During the integration, sometimes the flow between LTR and LMR is very slow, i.e. only few hundred of Events Per Seconds (EPS).

There are two usual reasons

punch configuration issue.
Network issue

Punch configuration issue¶

During the log transport, the logs are stored in a queue (kafka) before sending them to the LMR. The component responsible for this function read the queue and wait an acknowledgement. Frequently, the network allows a large bandwidth but is a little slow, so many logs are stored in memory directly in the component (topology).

To prevent an Out of Memory, the punchline.max.spout.pending setting is set.

If the topology.max.spout.pending is too slow, the component stops reading the queue before receiving acknowledgements. It produces a significant drop of performance.
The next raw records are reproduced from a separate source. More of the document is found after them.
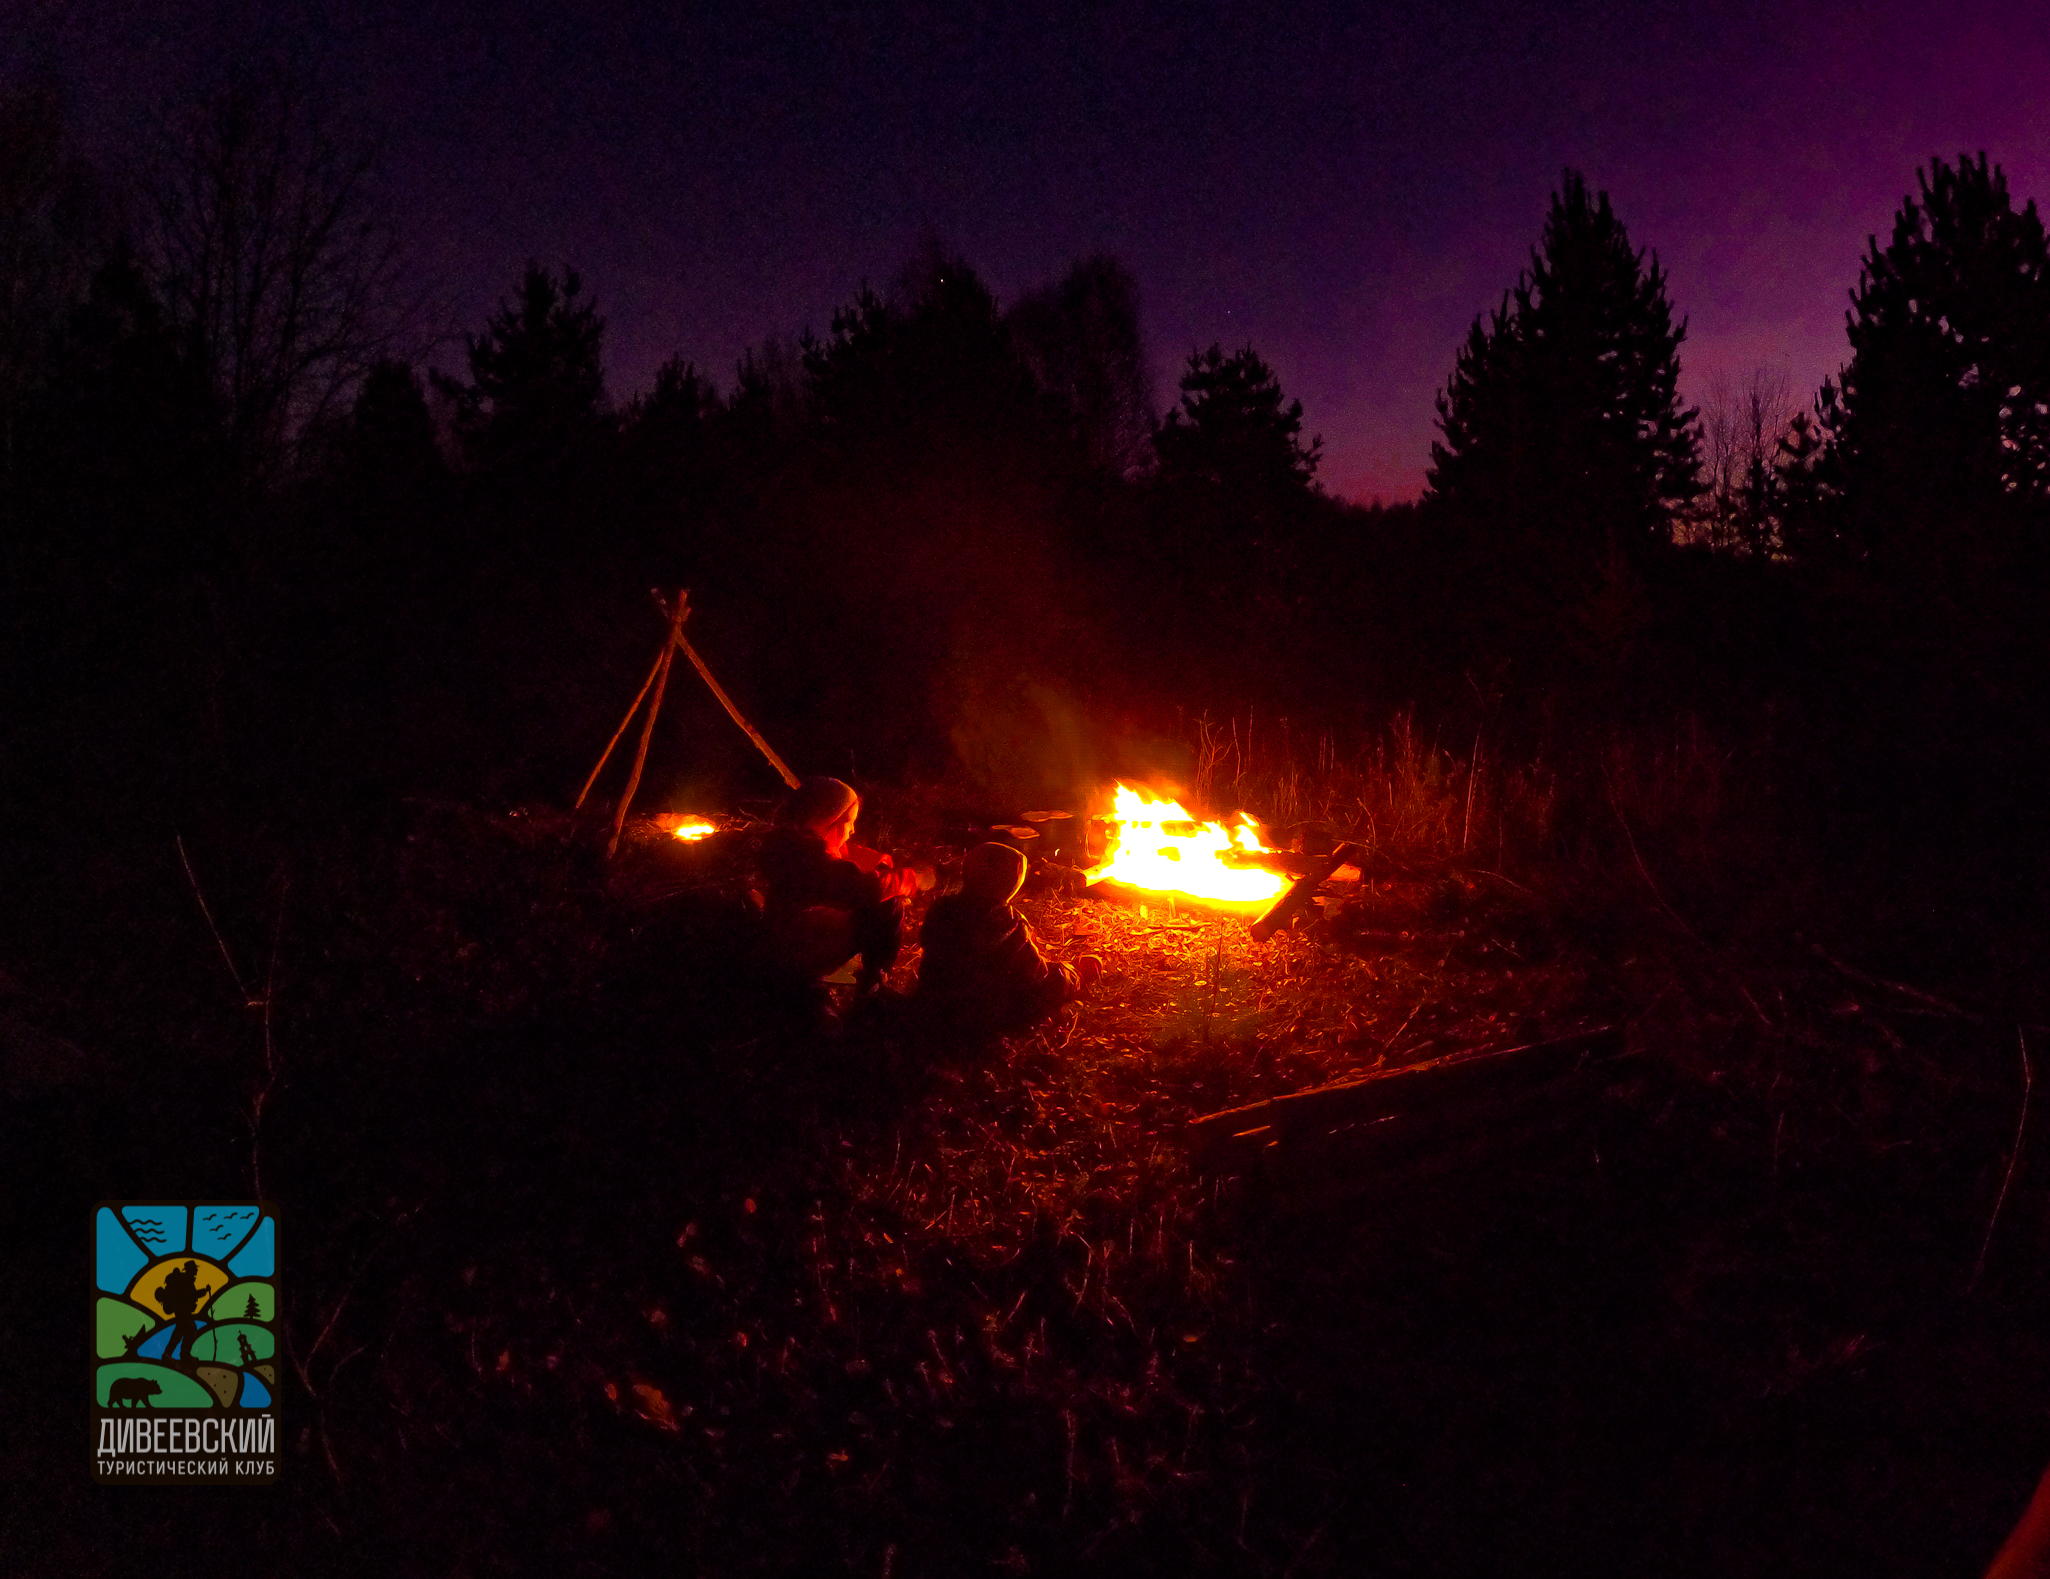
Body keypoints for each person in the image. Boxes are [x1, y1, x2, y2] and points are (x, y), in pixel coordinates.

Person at [914, 842, 1102, 1038]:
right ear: (1011, 884)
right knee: (1055, 979)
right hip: (982, 1017)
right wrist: (1059, 974)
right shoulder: (1007, 923)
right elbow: (1036, 974)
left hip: (935, 1002)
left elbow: (928, 942)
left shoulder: (942, 908)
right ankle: (1077, 975)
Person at [757, 777, 917, 998]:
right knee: (888, 904)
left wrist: (878, 860)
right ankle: (873, 983)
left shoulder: (797, 839)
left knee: (880, 899)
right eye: (848, 821)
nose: (852, 830)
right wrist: (905, 881)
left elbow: (845, 852)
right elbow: (863, 889)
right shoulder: (801, 856)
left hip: (795, 933)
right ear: (826, 819)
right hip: (794, 949)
We recommend updating this setting with the following table

EPS(avg) topology.max.spout.pending

under 1000 600

between 1000 and 5000 6000

between 5000 and 10k 12000

above 10k 30000

Network Issues¶

Between LTR and LMR,the lumberjack acknowledged protocol is used. This protocol is two-ways but only little information goes upstream. This protocol leverages some keepalive mechanism that will help you to detect slow network issues.

Check you must see on worker logs (before and after increasing and decreasing rate) :

2017-11-13 16:15:00.283 c.t.s.c.p.c.n.i.NettyLumberJackClientImpl [WARN] message="keepalive timeout reached" now=60046 timeout=60000

The issue is a lumberjack timeout during the keepalive test. Check your bandwidth capacity using the punchplatform-injector.sh too, One check also the proper MTU settings or your link.